We arrived there very cheerful and well pleased with ourselves, to find all our old travelling companions waiting till the Custom House was open; the bishop and his party; the bad-tempered man and his family; a Russian and a Chinese student who were travelling together, and some others. They had been waiting in the cold for hours, and had not had their papers or luggage examined yet, so we had had the best of it after all.
And we scored yet once more, for "St. Raphael," who spoke fluent Finnish, at once secured the only cart to take our things over the ferry to the railway station about half a mile away.
It was borne in upon me during this journey what an immense country Russia is. From Torneo to Petrograd does not look far on the map, but we left Torneo on Wednesday night, and did not arrive in Petrograd till 12.30 A. M. on Saturday, about fifty-two hours' hard travelling to cover this little track—a narrow thread, almost lost the immensity of this great Empire.

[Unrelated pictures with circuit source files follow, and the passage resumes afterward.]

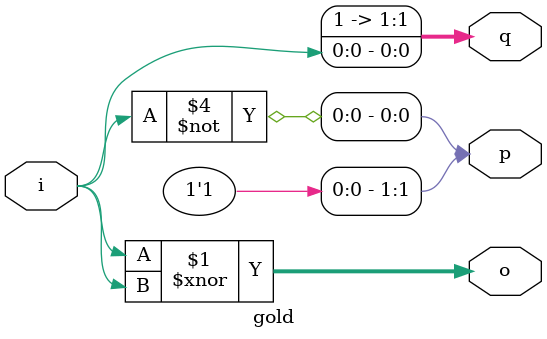
<source format=v>
module gold(input i, output [1:0] o, p, q);
assign o =  i ~^ i;
assign p =  1'b0 ~^ i;
assign q =  1'b1 ~^ i;
endmodule

</source>
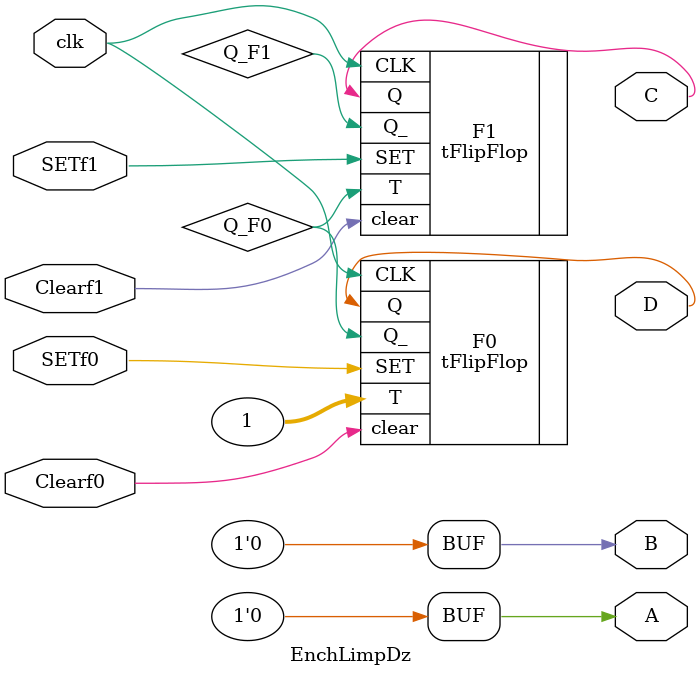
<source format=v>
module EnchLimpDz (clk, SETf0, SETf1, Clearf0, Clearf1, A, B, C, D);
	
	// Declaração de entradas e saídas
	input clk, SETf0, SETf1, Clearf0, Clearf1;
	output A, B, C, D;
	
	// Declaração de fio intermediários
	wire Q_F0, Q_F1, Q_F2;
	
	not (A, 1);
	not (B, 1);
	
	// Lógica do contador da Dezenas de segundos
	
	tFlipFlop F0(

	.T(1),
	.clear(Clearf0),
	.CLK(clk),
	.Q(D),
	.Q_(Q_F0),
	.SET(SETf0),

	);
	
	tFlipFlop F1(

	.T(Q_F0),
	.clear(Clearf1),
	.CLK(clk),
	.Q(C),
	.Q_(Q_F1),
	.SET(SETf1),

	);
	
endmodule

</source>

Brittiupseeri Charles Edward Callwell kuittasi saman pätkän, samoihin aikoihin, kirjassa
Experiences of a Dug-out, 1914-1918 (1920) tekstillä
To the traveller without special credentials, the short journey from Haparanda to the railway-car at Tornea which is to bear him onwards must have been almost a foretaste of the Valley of the Shadow of Death. Even for the members of a military mission with "red passports," whose advent had been announced, it was one prolonged agony; and it would probably have been even worse when the intervening estuaries were not frozen over and when one had to take the ferry. All the formalities had to be gone through twice over because there was an island, although the Russian officials were the very pink of courtesy. One learns a great deal of geography on journeys of this kind; we had not realized the extent to which Finland, with its special money, its special language, and its special frontier worries, was distinct from Russia. The train took three days and nights between Stockholm and Petrograd, and one was supposed to fetch up at the terminus somewhere about midnight; but it always took two or three hours to get through the frontier station between Finland and Russia at the last moment, with the result that one might arrive at the capital at any hour of the early morning.